• About this task: Extract every line of text from the records below and reproduce each one verbatim. Omit the pictures from your answer.

═══ Recorded information

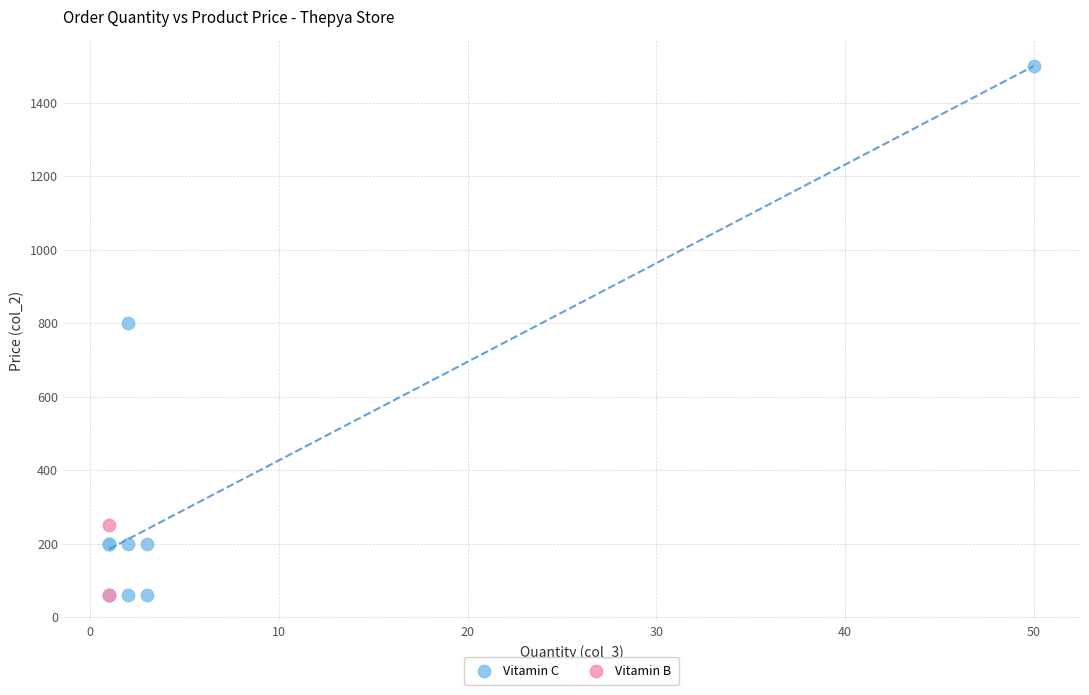

What are all the series names shown in the legend?

Vitamin C, Vitamin B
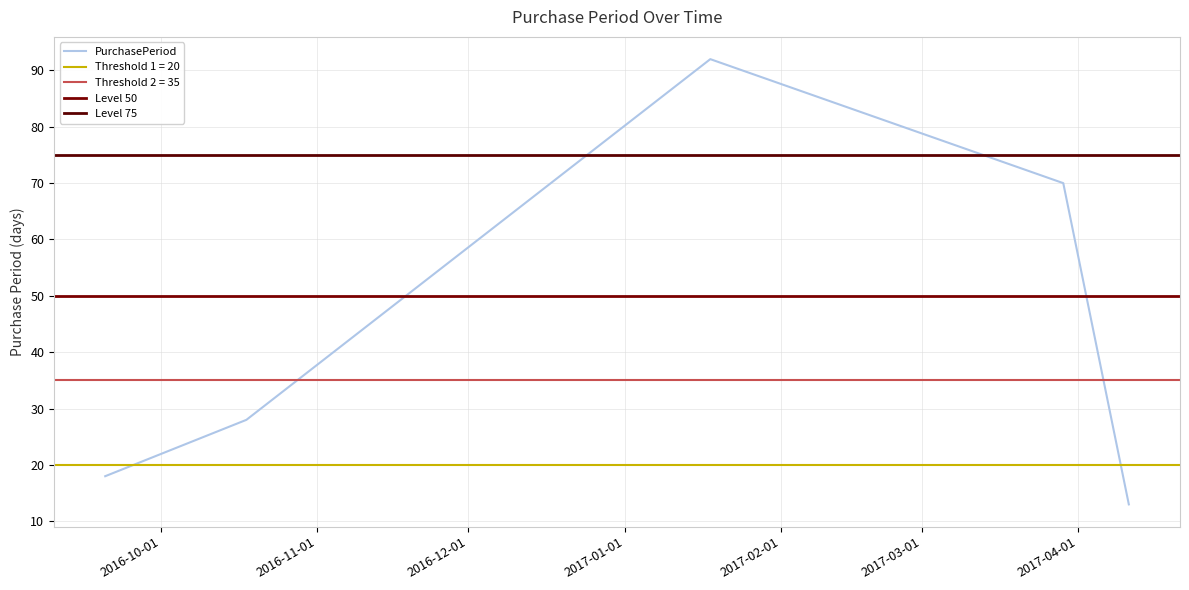

List the labels in order of value, smallest first.

2017-04-11, 2016-09-20, 2016-10-18, 2017-03-29, 2017-01-18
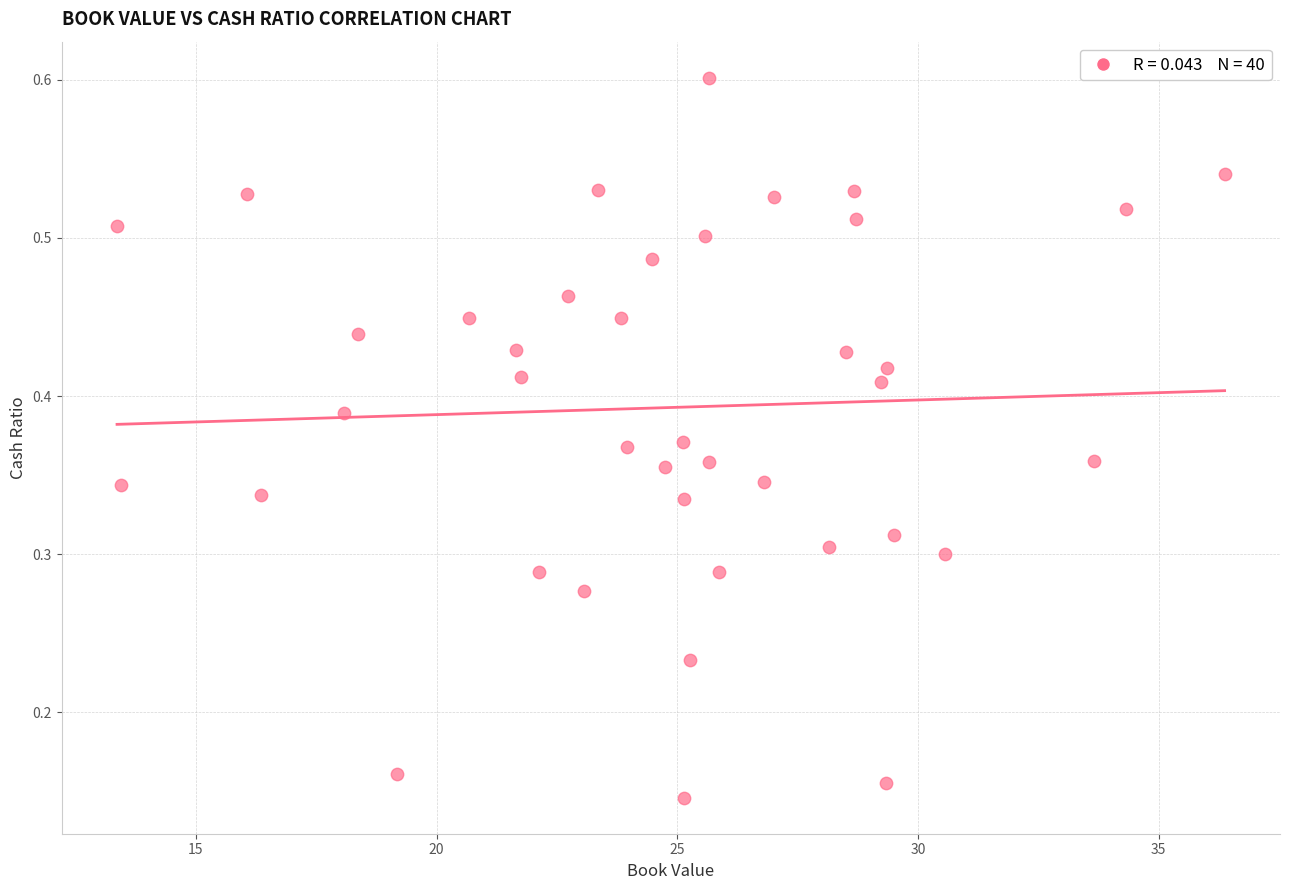

What is the range of X values (max minus min)?

23.0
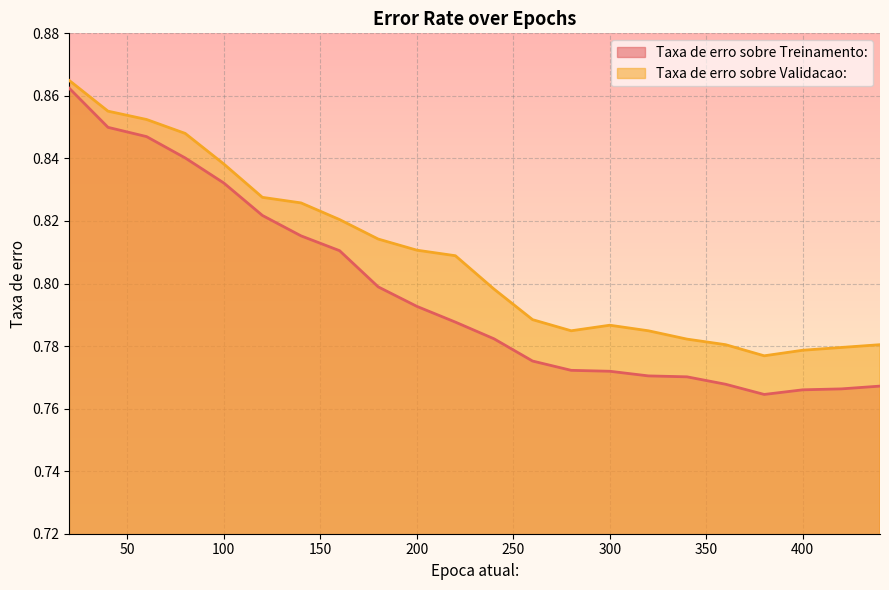

At which category is the sum across all series the highest?

20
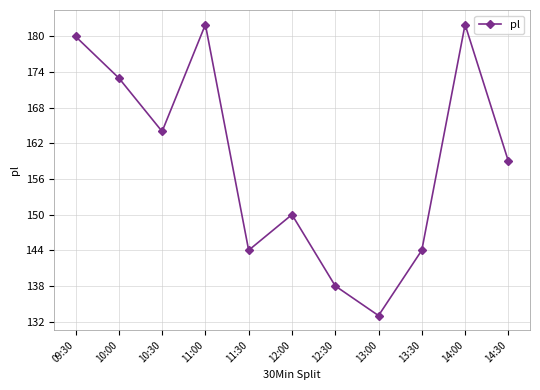

True or false: the data shows 182 at 14:00.

True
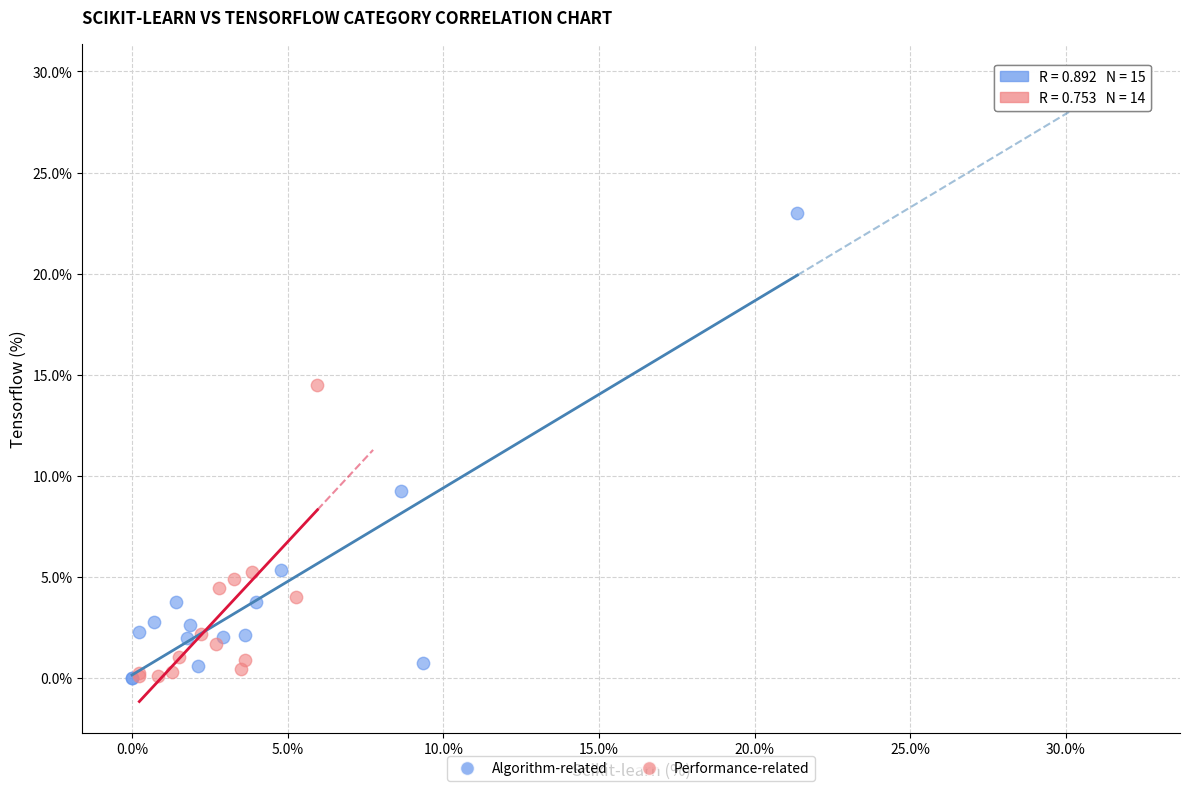

Which series has the widest spread of Y values?

Algorithm-related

══════

• Task response:
What are all the series names shown in the legend?

Vitamin C, Vitamin B

List the labels in order of value, smallest first.

2017-04-11, 2016-09-20, 2016-10-18, 2017-03-29, 2017-01-18

What is the range of X values (max minus min)?

23.0

At which category is the sum across all series the highest?

20

True or false: the data shows 182 at 14:00.

True

Which series has the widest spread of Y values?

Algorithm-related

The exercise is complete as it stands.